• **The task**: A faithful copy is needed of the lines below from the one with "für die Künstlerinnen ausprobiert. Foto: aks" up to and including the one with "International Conference on"; set it down with no pictures and no other lines.

[Stored data entries]
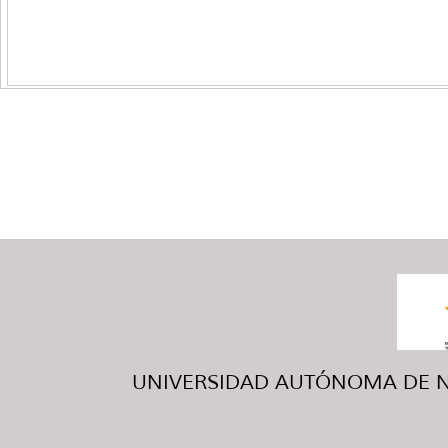
UNIVERSIDAD AUTÓNOMA DE NUE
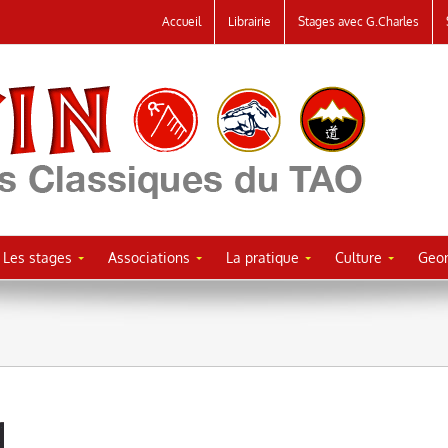
Accueil
Librairie
Stages avec G.Charles
Les stages
Associations
La pratique
Culture
Geor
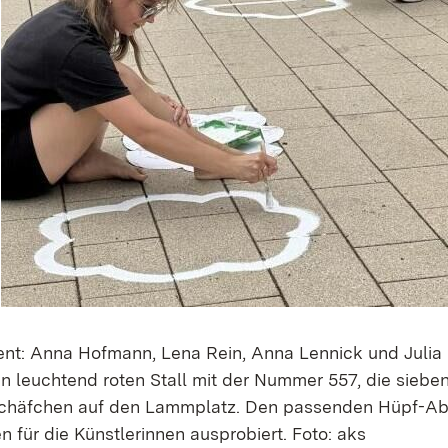
t: Anna Hofmann, Lena Rein, Anna Lennick und Julia 
n leuchtend roten Stall mit der Nummer 557, die siebe
chäfchen auf den Lammplatz. Den passenden Hüpf-A
 für die Künstlerinnen ausprobiert. Foto: aks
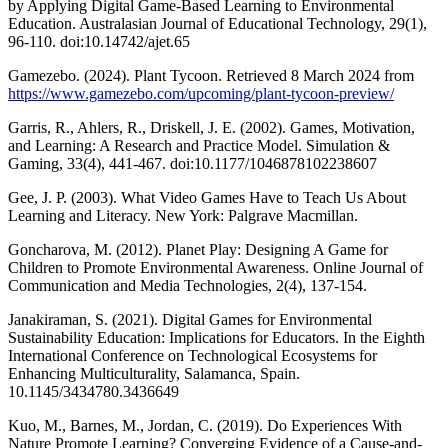
by Applying Digital Game-Based Learning to Environmental
Education. Australasian Journal of Educational Technology, 29(1),
96-110. doi:10.14742/ajet.65
Gamezebo. (2024). Plant Tycoon. Retrieved 8 March 2024 from
https://www.gamezebo.com/upcoming/plant-tycoon-preview/
Garris, R., Ahlers, R., Driskell, J. E. (2002). Games, Motivation,
and Learning: A Research and Practice Model. Simulation &
Gaming, 33(4), 441-467. doi:10.1177/1046878102238607
Gee, J. P. (2003). What Video Games Have to Teach Us About
Learning and Literacy. New York: Palgrave Macmillan.
Goncharova, M. (2012). Planet Play: Designing A Game for
Children to Promote Environmental Awareness. Online Journal of
Communication and Media Technologies, 2(4), 137-154.
Janakiraman, S. (2021). Digital Games for Environmental
Sustainability Education: Implications for Educators. In the Eighth
International Conference on Technological Ecosystems for
Enhancing Multiculturality, Salamanca, Spain.
10.1145/3434780.3436649
Kuo, M., Barnes, M., Jordan, C. (2019). Do Experiences With
Nature Promote Learning? Converging Evidence of a Cause-and-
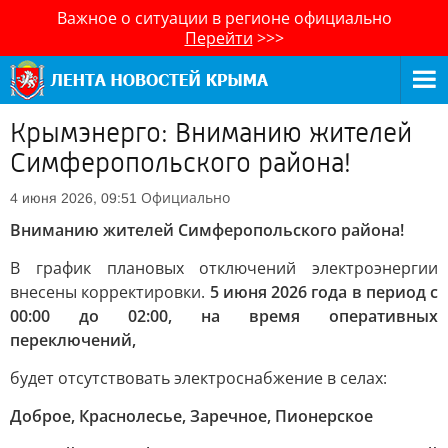
Важное о ситуации в регионе официально
Перейти
>>>
Крымэнерго: Вниманию жителей
Симферопольского района!
Официально
4 июня 2026, 09:51
Вниманию жителей Симферопольского района!
В график плановых отключений электроэнергии
внесены корректировки.
5 июня 2026 года в период с
00:00 до 02:00, на время оперативных
переключений,
будет отсутствовать электроснабжение в селах:
Доброе, Краснолесье, Заречное, Пионерское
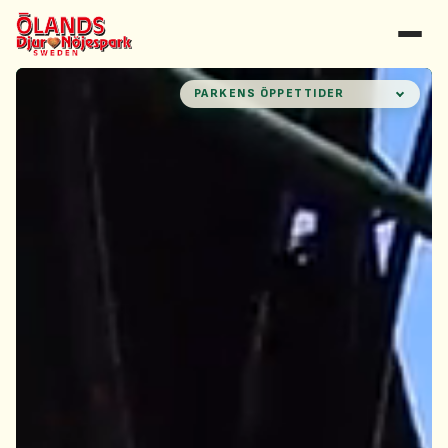
PARKENS ÖPPETTIDER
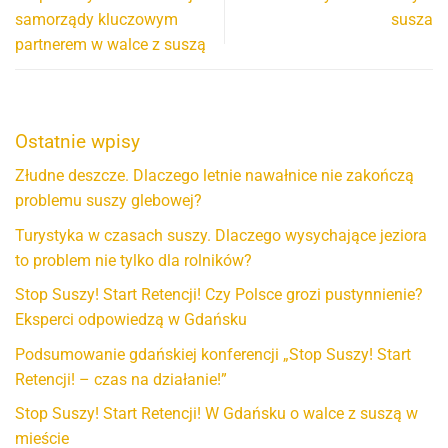
samorządy kluczowym
susza
partnerem w walce z suszą
Ostatnie wpisy
Złudne deszcze. Dlaczego letnie nawałnice nie zakończą
problemu suszy glebowej?
Turystyka w czasach suszy. Dlaczego wysychające jeziora
to problem nie tylko dla rolników?
Stop Suszy! Start Retencji! Czy Polsce grozi pustynnienie?
Eksperci odpowiedzą w Gdańsku
Podsumowanie gdańskiej konferencji „Stop Suszy! Start
Retencji! – czas na działanie!”
Stop Suszy! Start Retencji! W Gdańsku o walce z suszą w
mieście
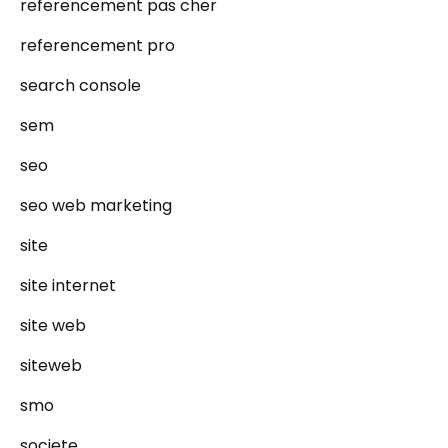
referencement pas cher
referencement pro
search console
sem
seo
seo web marketing
site
site internet
site web
siteweb
smo
societe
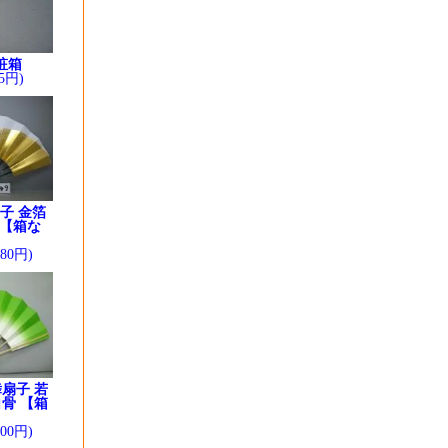
粧箱
5円)
子 金箔
 【箱な
280円)
扇子 若
骨 【箱
】
200円)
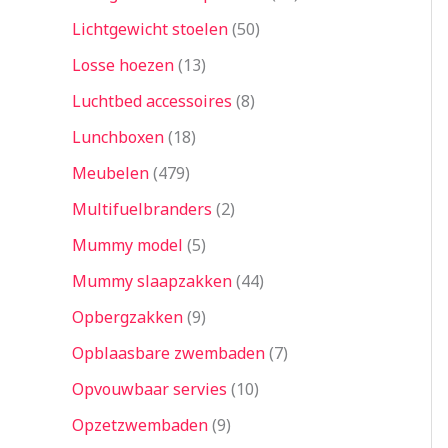
Lichtgewicht stoelen
50
Losse hoezen
13
Luchtbed accessoires
8
Lunchboxen
18
Meubelen
479
Multifuelbranders
2
Mummy model
5
Mummy slaapzakken
44
Opbergzakken
9
Opblaasbare zwembaden
7
Opvouwbaar servies
10
Opzetzwembaden
9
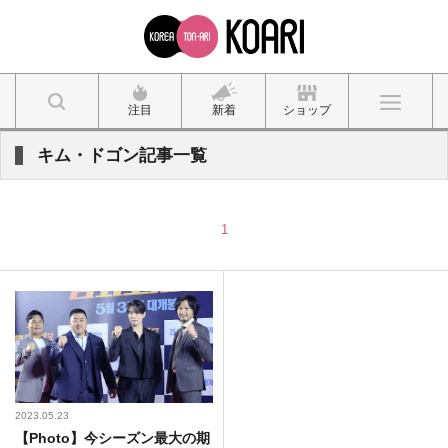
注目
新着
ショップ
キム・ドゴン記事一覧
1
2023.05.23
【Photo】今シーズン最大の期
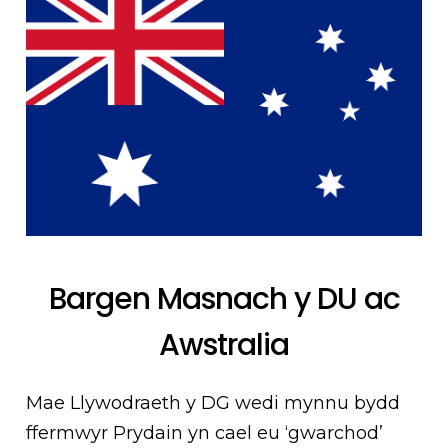
Bargen Masnach y DU ac
Awstralia
Mae Llywodraeth y DG wedi mynnu bydd
ffermwyr Prydain yn cael eu ‘gwarchod’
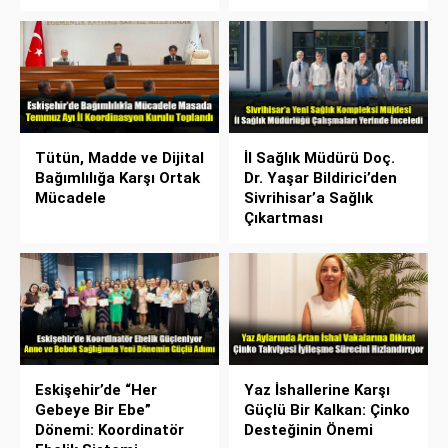
Tütün, Madde ve Dijital
İl Sağlık Müdürü Doç.
Bağımlılığa Karşı Ortak
Dr. Yaşar Bildirici’den
Mücadele
Sivrihisar’a Sağlık
Çıkartması
Eskişehir’de “Her
Yaz İshallerine Karşı
Gebeye Bir Ebe”
Güçlü Bir Kalkan: Çinko
Dönemi: Koordinatör
Desteğinin Önemi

• **Output of the task**:
 für die Künstlerinnen ausprobiert. Foto: aks
by Applying Digital Game-Based Learning to Environmental
Education. Australasian Journal of Educational Technology, 29(1),
96-110. doi:10.14742/ajet.65
Gamezebo. (2024). Plant Tycoon. Retrieved 8 March 2024 from
https://www.gamezebo.com/upcoming/plant-tycoon-preview/
Garris, R., Ahlers, R., Driskell, J. E. (2002). Games, Motivation,
and Learning: A Research and Practice Model. Simulation &
Gaming, 33(4), 441-467. doi:10.1177/1046878102238607
Gee, J. P. (2003). What Video Games Have to Teach Us About
Learning and Literacy. New York: Palgrave Macmillan.
Goncharova, M. (2012). Planet Play: Designing A Game for
Children to Promote Environmental Awareness. Online Journal of
Communication and Media Technologies, 2(4), 137-154.
Janakiraman, S. (2021). Digital Games for Environmental
Sustainability Education: Implications for Educators. In the Eighth
International Conference on Technological Ecosystems for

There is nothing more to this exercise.